For most women in this age group, magnesium glycinate (bisglycinate) is the best option. It offers high absorption, is gentle on the stomach, and supports relaxation and sleep. Women who need digestive support may prefer magnesium citrate, which also helps ease constipation.


2. How much magnesium should a woman over 50 take daily?

The Recommended Dietary Allowance (RDA) is 320 mg per day for women over 50. Many clinicians recommend a slightly higher intake—around 400–500 mg per day from diet and supplements combined—to better support bone, heart, and nervous system health.

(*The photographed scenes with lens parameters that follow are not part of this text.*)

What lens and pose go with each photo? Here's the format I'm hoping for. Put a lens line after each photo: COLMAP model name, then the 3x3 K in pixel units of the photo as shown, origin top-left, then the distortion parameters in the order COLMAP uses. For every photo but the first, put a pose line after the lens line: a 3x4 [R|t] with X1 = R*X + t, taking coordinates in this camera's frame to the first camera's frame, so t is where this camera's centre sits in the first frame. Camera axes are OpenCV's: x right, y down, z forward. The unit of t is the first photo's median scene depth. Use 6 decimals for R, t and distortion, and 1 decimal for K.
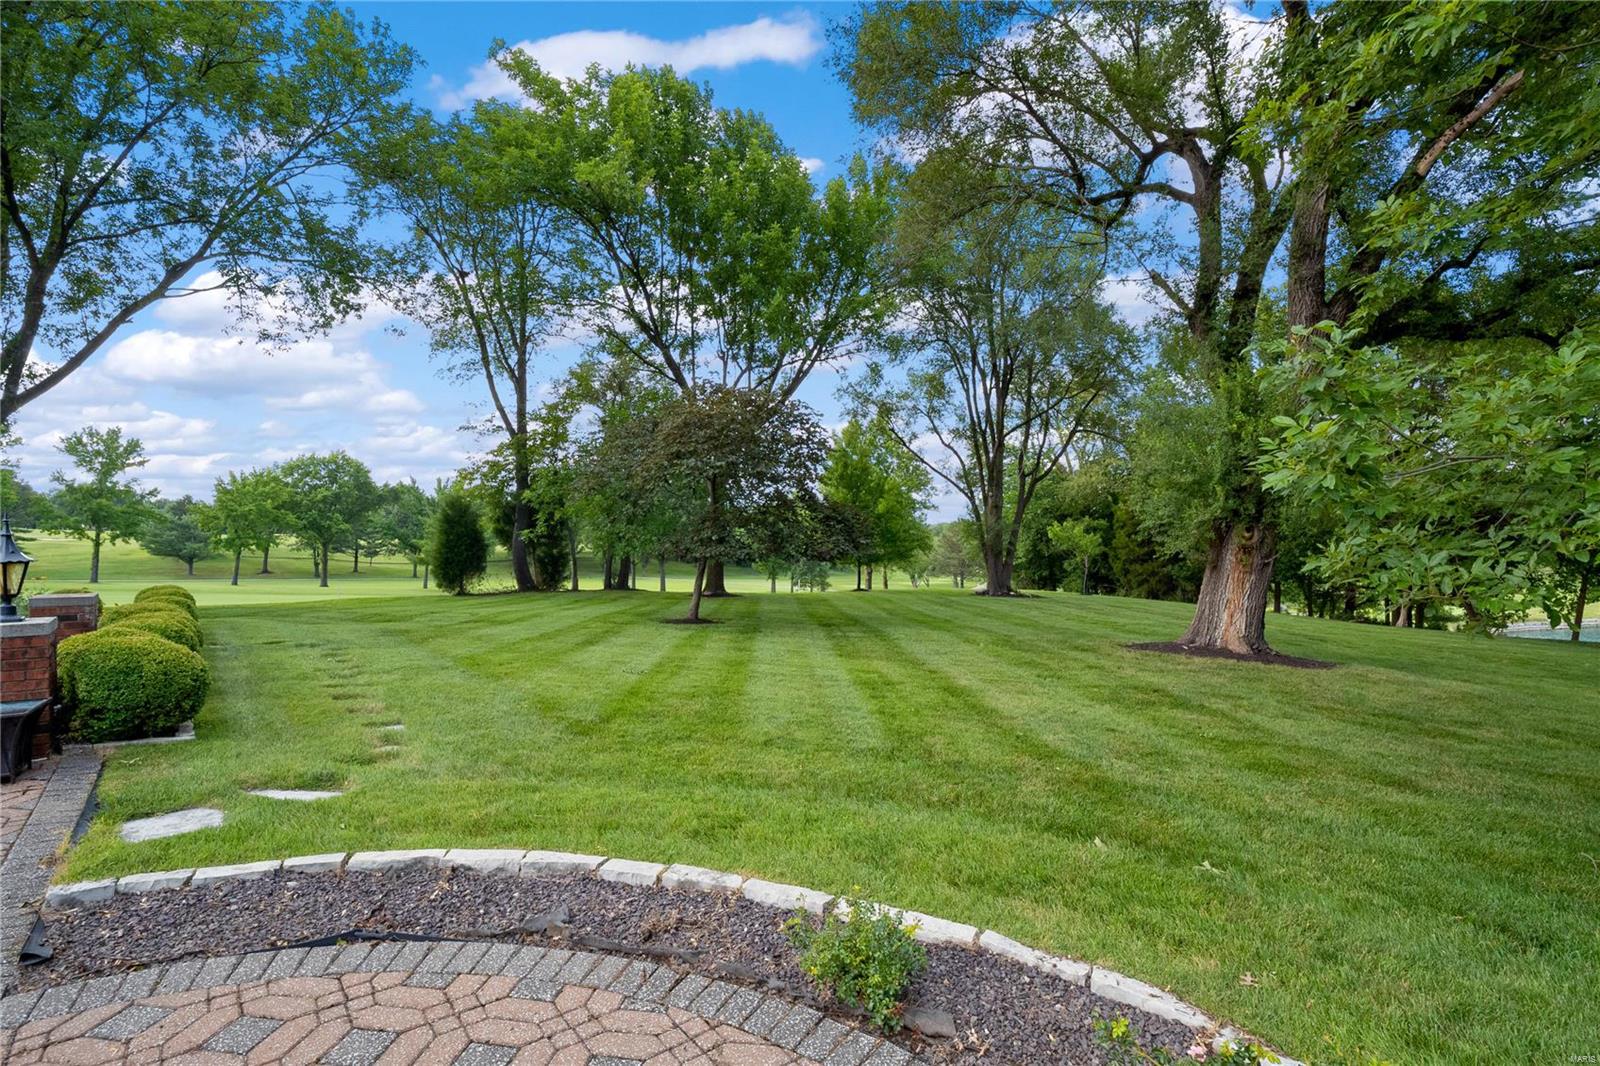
lens RADIAL K [[746.4, 0, 794.1], [0, 746.4, 539.2], [0, 0, 1]] dist [-0.013704, 0.001015]
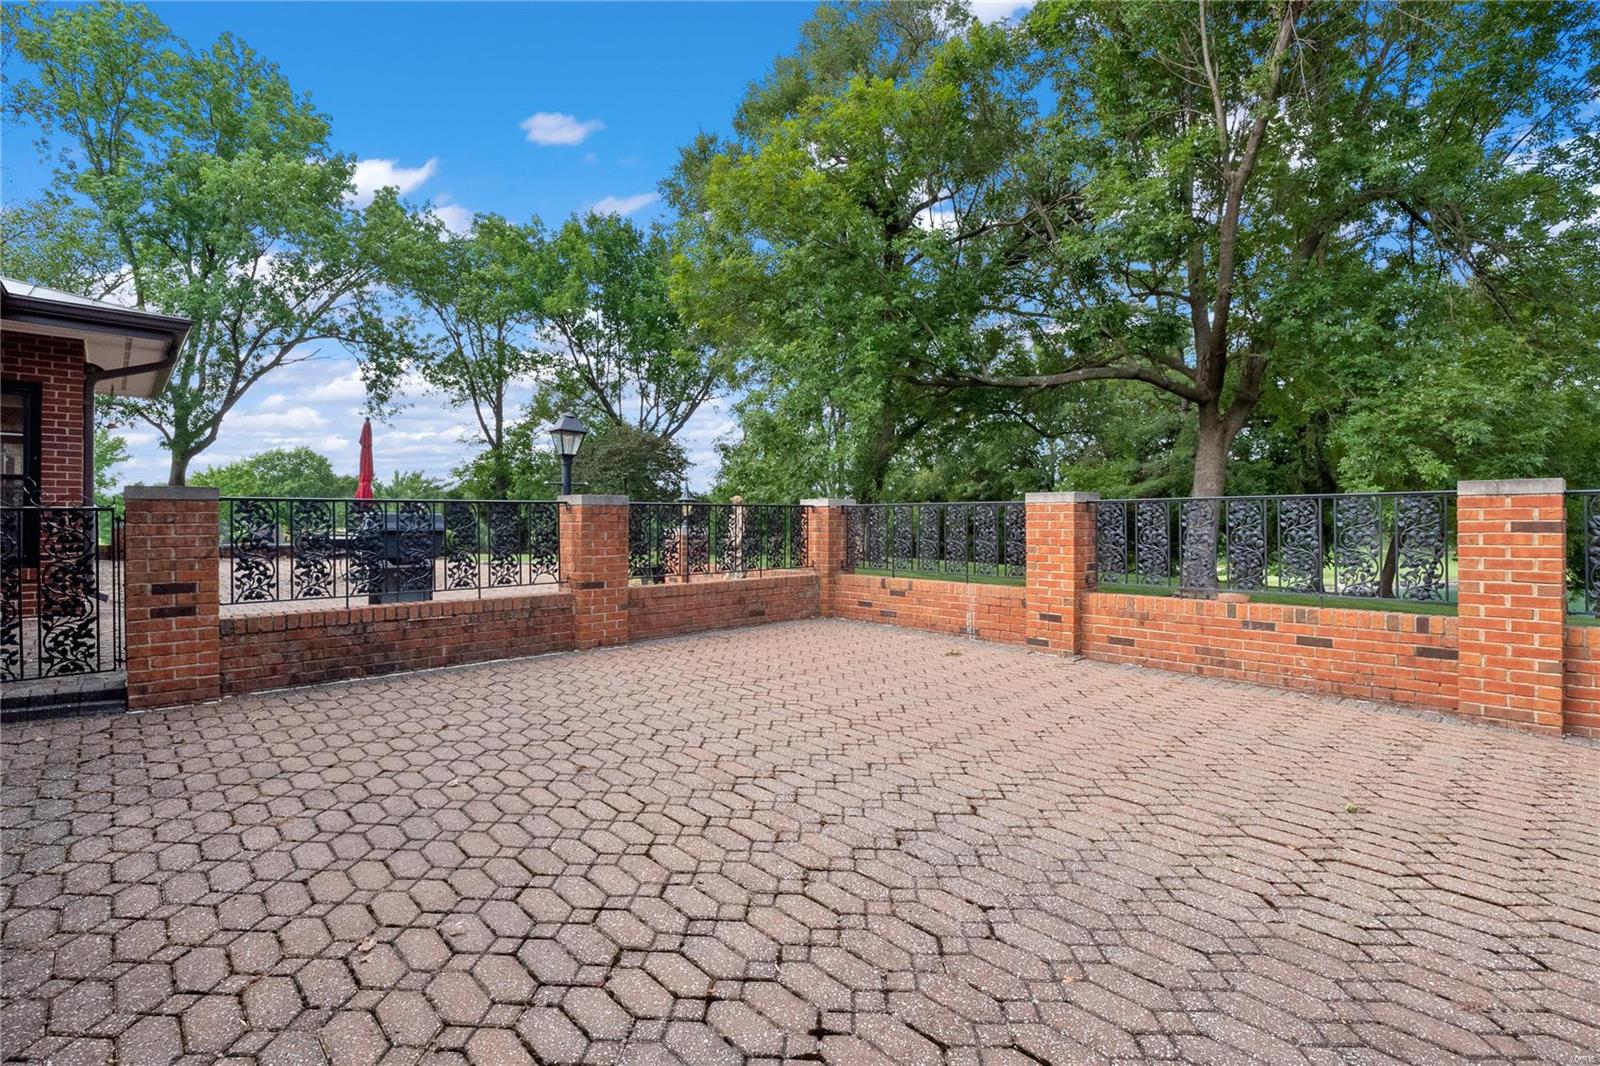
lens RADIAL K [[746.4, 0, 813.6], [0, 746.4, 520.2], [0, 0, 1]] dist [-0.013704, 0.001015]
pose [[0.994993, -0.007648, 0.099652, 0.075507], [0.008695, 0.999911, -0.010074, 0.019622], [-0.099566, 0.010890, 0.994971, -0.396931]]
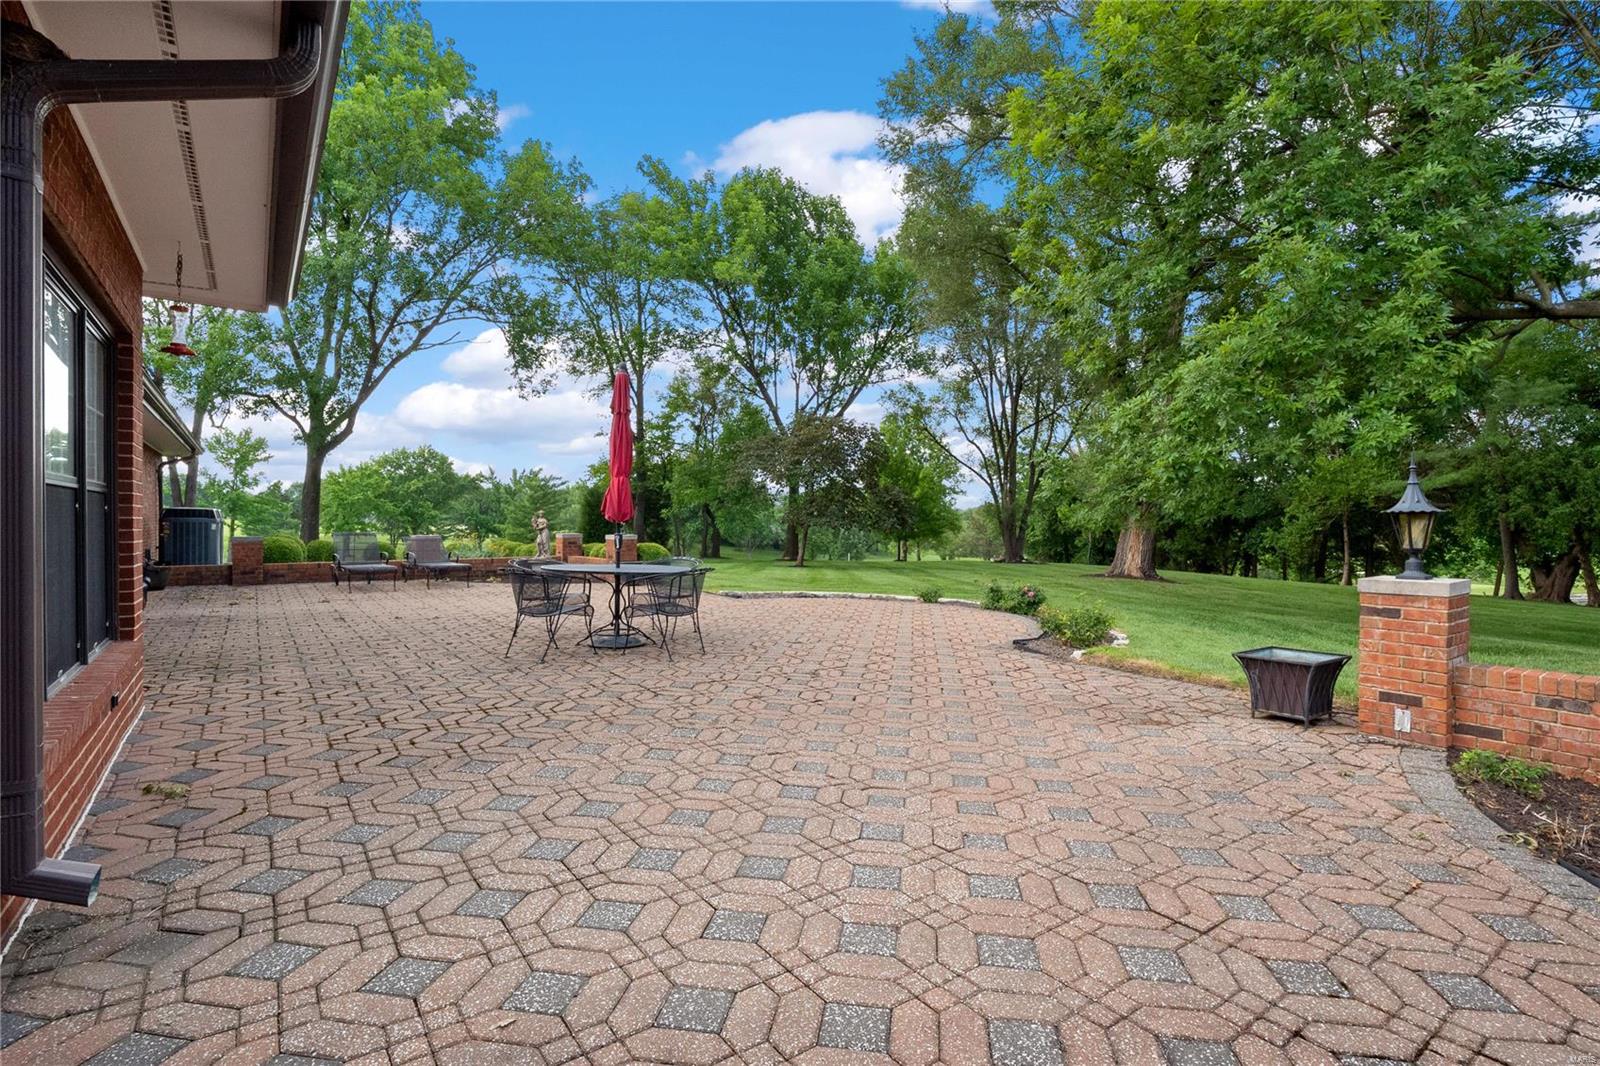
lens RADIAL K [[746.4, 0, 804.3], [0, 746.4, 522.5], [0, 0, 1]] dist [-0.013704, 0.001015]
pose [[0.999645, -0.006687, -0.025794, -0.038654], [0.006608, 0.999973, -0.003119, 0.008810], [0.025814, 0.002947, 0.999662, -0.233973]]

3. Can magnesium help with menopause symptoms?

Yes. Magnesium supplementation has been linked with improvements in sleep quality, hot flashes, mood stability, and bone density during and after menopause. While results vary, many women report feeling calmer and sleeping better when their magnesium intake is adequate.


4. What foods are naturally rich in magnesium?

You can boost magnesium intake with foods such as:

  • Spinach and leafy greens
  • Pumpkin and sunflower seeds
  • Almonds and cashews
  • Black beans and chickpeas
  • Avocado
  • Dark chocolate

However, soil depletion and food processing mean that supplements are often needed to consistently meet requirements.


5. Are there any side effects of taking magnesium supplements?

Most women tolerate magnesium well, especially glycinate forms. However, taking more than 600 mg/day can lead to diarrhea, cramping, or nausea. Women with kidney disease or those on certain medications (like antibiotics or thyroid drugs) should check with a doctor before supplementing.